Please output the listing below as a two-column CSV headed field and value, with one row per line, covering only the lines between the one holding "collector number: 74643" and the one holding "family: Ophioglossaceae", inclusive. Put each entry in its own quoted field, with any line breaks turned into spaces.
###
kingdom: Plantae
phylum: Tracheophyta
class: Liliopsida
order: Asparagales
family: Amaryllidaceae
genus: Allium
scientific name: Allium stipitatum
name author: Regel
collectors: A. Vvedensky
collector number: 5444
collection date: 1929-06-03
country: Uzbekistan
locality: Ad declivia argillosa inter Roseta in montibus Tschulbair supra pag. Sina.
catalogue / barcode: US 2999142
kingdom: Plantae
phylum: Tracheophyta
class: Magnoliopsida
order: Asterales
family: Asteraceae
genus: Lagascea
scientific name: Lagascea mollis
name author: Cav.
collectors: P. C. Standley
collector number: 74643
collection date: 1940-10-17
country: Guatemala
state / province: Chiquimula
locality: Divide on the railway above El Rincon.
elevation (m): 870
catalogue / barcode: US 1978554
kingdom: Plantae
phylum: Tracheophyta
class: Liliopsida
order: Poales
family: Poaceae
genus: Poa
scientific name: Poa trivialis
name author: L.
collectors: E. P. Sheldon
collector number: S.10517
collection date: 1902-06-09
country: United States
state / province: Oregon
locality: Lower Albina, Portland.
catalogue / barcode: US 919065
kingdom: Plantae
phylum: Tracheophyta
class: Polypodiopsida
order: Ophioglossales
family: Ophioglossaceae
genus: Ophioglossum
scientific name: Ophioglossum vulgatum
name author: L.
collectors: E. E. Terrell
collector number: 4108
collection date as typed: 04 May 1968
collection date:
###
**ANSWER FOR THE TASK**
field,value
"collector number:","74643"
"collection date:","1940-10-17"
"country:","Guatemala"
"state / province:","Chiquimula"
"locality:","Divide on the railway above El Rincon."
"elevation (m):","870"
"catalogue / barcode:","US 1978554"
"kingdom:","Plantae"
"phylum:","Tracheophyta"
"class:","Liliopsida"
"order:","Poales"
"family:","Poaceae"
"genus:","Poa"
"scientific name:","Poa trivialis"
"name author:","L."
"collectors:","E. P. Sheldon"
"collector number:","S.10517"
"collection date:","1902-06-09"
"country:","United States"
"state / province:","Oregon"
"locality:","Lower Albina, Portland."
"catalogue / barcode:","US 919065"
"kingdom:","Plantae"
"phylum:","Tracheophyta"
"class:","Polypodiopsida"
"order:","Ophioglossales"
"family:","Ophioglossaceae"